Дуремар зыркнул на меня, словно пытаясь глазами указать на виновника.
Лица императора в этот момент я не видела.
И даже не могла ответить на вопрос, хочу ли я его сейчас увидеть.
Тяжелая поступь словно отмеряла последние удары моего сердца.
Только на повороте я заглянула в побелевшее как полотно лицо в ореоле черных волос. В голове быстро сложилось два плюс два, и я поняла, что жить мне осталось совсем чуть-чуть.
Учтивые лакеи открыли перед императором роскошные двери, ведущие в покои императрицы-матушки, а в нос ударил знакомый запах ее сладких, пудровых духов, напоминающий о сладких пряниках.
Если на императора слуги смотрели с благоговением и страхом, то я ловила на себе взгляды: “Хорошо, хорошо, что не меня!”.
Внутри всё кипело — и одновременно я ощущала, как в моей душе рождается странное, почти зловещее спокойствие. Словно барахтаться нет смысла. Моя участь предрешена.
Первое, что мы услышали, когда вошли в обитые бархатом покои ее императорского величества, так это глухой стон.
— Матушка! — голос Аладара был таким обеспокоенным. Он тут же забыл о том, что он — император и бросился к матери.
Глава 5
Аладар встал на колени возле ее кровати, поднимая тонкую, красивой формы, ослабевшую руку моей пациентки.

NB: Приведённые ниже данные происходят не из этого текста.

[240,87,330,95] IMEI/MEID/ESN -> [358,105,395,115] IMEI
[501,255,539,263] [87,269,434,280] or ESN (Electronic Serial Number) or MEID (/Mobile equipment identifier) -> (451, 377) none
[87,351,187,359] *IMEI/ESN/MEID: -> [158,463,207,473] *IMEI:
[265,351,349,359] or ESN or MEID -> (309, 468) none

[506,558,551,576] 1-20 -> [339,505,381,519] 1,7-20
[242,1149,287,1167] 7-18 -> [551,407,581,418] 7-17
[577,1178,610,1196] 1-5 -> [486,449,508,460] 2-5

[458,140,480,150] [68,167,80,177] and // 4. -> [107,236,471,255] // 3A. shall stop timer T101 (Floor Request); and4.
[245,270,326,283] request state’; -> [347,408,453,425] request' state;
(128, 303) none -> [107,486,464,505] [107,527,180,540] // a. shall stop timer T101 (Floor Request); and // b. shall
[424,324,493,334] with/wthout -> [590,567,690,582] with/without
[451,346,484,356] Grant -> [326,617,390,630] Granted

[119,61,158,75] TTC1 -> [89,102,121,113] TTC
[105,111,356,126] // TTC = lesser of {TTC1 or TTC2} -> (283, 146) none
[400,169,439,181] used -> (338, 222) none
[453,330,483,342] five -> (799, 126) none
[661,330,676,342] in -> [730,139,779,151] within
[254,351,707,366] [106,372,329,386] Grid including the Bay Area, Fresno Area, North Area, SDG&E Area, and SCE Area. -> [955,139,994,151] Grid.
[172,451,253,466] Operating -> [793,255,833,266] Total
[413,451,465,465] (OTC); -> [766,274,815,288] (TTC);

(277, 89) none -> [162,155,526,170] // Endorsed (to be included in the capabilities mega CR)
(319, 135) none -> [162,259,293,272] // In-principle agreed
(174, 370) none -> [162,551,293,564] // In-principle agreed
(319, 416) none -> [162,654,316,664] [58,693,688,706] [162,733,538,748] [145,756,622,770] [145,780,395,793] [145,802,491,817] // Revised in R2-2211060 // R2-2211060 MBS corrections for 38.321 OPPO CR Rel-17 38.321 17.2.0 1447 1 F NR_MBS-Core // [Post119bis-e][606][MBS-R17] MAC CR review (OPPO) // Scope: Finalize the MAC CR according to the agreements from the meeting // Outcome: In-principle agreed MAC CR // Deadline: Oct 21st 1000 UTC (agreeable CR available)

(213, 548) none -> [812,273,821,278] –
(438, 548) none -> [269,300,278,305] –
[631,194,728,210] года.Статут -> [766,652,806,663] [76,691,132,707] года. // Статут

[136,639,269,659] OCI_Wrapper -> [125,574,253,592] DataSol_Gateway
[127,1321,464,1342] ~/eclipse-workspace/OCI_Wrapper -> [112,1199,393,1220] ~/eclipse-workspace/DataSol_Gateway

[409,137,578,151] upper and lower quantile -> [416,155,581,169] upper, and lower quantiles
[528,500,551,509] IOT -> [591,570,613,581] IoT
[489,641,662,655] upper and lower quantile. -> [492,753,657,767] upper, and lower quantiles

— Матушка, что с тобой? — услышала я шепот, видя, как сын покрывает поцелуями ослабевшую руку матери.
— Ах… — простонала императрица.
Её голос угасал, словно последние искры пламени в камине. Её большие выразительные глаза были закрыты, а она бессильно лежала среди роскошных и поразительно мягких подушек, буквально утопая в них.
— Сынок… — едва слышно простонала она, повернув синие глаза, так поразительно похожие на глаза сына.
Эти слова Ее императорское величество Ингерина Гельфрейх прошептала, словно задыхаясь под тяжестью пуховых одеял. Она чуть-чуть повернула голову, скользнув взглядом по застывшей над ней фигуре сына.
— Мальчик… мой… — прошептала императрица, а потом простонала и поморщилась. — Мне так плохо… Я… умираю…
— Матушка, — слышала я задыхающийся голос императора.
Теперь я его не узнавала. На коленях перед постелью матери стоял не наводящий ужас император, а испуганный сын с дрожащими губами.
— Матушка…
Он резко повернулся к Дуремару. И взгляд его изменился. В глазах снова сверкнула сталь. Дуремар даже дернулся.